With that token, the attacker posed as a legitimate Nx maintainer, pushed an orphan commit to nrwl/nx, and published version 18.95.0 to the VS Code Marketplace at 12:30 UTC. nx’s CEO has since confirmed publicly that the upload happened without manual approval from other admins. Their newly introduced fix in the wake of this attack is to require two admins to approve any release.

The malicious build then propagated to every machine running auto-update, with no gate and no cooldown between publish and distribution. The extension ran on the GitHub employee’s machine, scraped its resident credentials, and whatever those credentials reached was exfiltrated.

The nx → GitHub breach as a swiss-cheese chain, by party. Each slice is a different party's layer with its own hole; the dashed layer is inference.

What’s confirmed and what is mine

The chain above is sourced from GitHub’s blog and CISA’s alert, the nrwl GHSA advisory, Narwhal’s post-incident report, and the Sophos / OX / Rescana write-ups.

Two things in the diagram are not stated by any of them, and I want to flag them.

One: I’ve drawn “creds on a single employee machine reached internal repos” as a failure of access design. It’s possible that the credentials had legitimately broad reach because of the employee’s role, but I wonder whether the token’s scope was too broad. The true question is: how much should a single workstation be able to reach?

Two: the 3,800 figure is the attacker’s claim, but GitHub calls directionally consistent.

The Swiss cheese is the point

James Reason’s model says that complex systems don’t fail from just a single hole, but rather, when independent layers have holes that transiently line up.

Most cybersecurity disclosures expose one layer.

This incident is a good learning lesson rare because all of the layers are visible at once, and each is owned by a different party who could close it independently of all the others:

The contributor’s token was scrapeable and long-lived;
nx’s publishing process accepted single-credential releases;
The Marketplace accepted the push and propagated it instantly;
The user’s machine ran auto-update with a credential surface that mattered;
The organisation’s access design allowed one workstation to reach a lot.

If we were to knock out any single layer, the chain would have broken:

nx removing single-credential publish breaks it.
Marketplace requiring signed provenance breaks it.
A cooldown window in the Marketplace publishing process breaks it.
Short-lived scoped credentials on the machine break it.
Reducing standing blast radius breaks it.

So there is no “the” fix.

Who actually owns the fix

The first reaction to incidents like this is “just turn off auto-update” (also known as not using @latest in packages).

But this pushes the problem onto the party with the least leverage.

The controls that would have prevented the malicious artifact from ever being trusted live with the publisher (multi-party release approval, which nx did, post-incident) and with the platform (signed builds, provenance attestation, scoped/short-lived publish tokens, OIDC publishing instead of long-lived tokens). These are the brakes.

The control the individual developer owns is narrower: reduce what’s on the machine to lose. Scope credentials, expire them, make them useless off-box, don’t hold standing production access.
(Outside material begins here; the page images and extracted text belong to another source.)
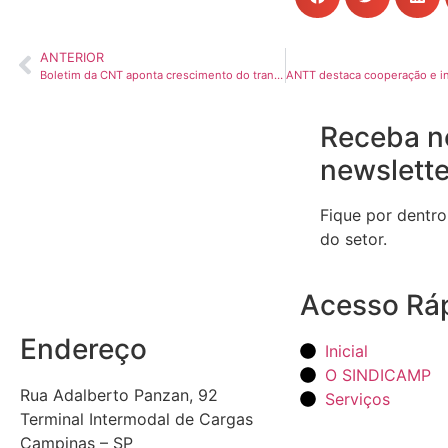
ANTERIOR
Boletim da CNT aponta crescimento do transporte acima da média do PIB no 2º trimestre
Receba n
newslette
Fique por dentro
do setor.
Acesso Rá
Endereço
Inicial
O SINDICAMP
Rua Adalberto Panzan, 92
Serviços
Terminal Intermodal de Cargas
Campinas – SP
That’s the seatbelt.

Both matter, and I’ve written about it: security is something that we do in depth, and there is no single measure that will allow our systems to be safer. But framing the seatbelt as the fix is how we end up with years of “developers should be more careful” while the same incident repeats with different logos.

And the link back

I wrote that a broken sandbox is worse than no sandbox, and a trust boundary you don’t control can’t be your only one.

This is the same argument with a different cast: a publishing pipeline you don’t control, on a marketplace you don’t control, on a machine that auto-executes both. The dev workstation should always be inherently low-trust; its job is to run untrusted things.

The question cannot be just about defending the workstation harder. We own the responsibility at all levels of the stack. Let’s request it.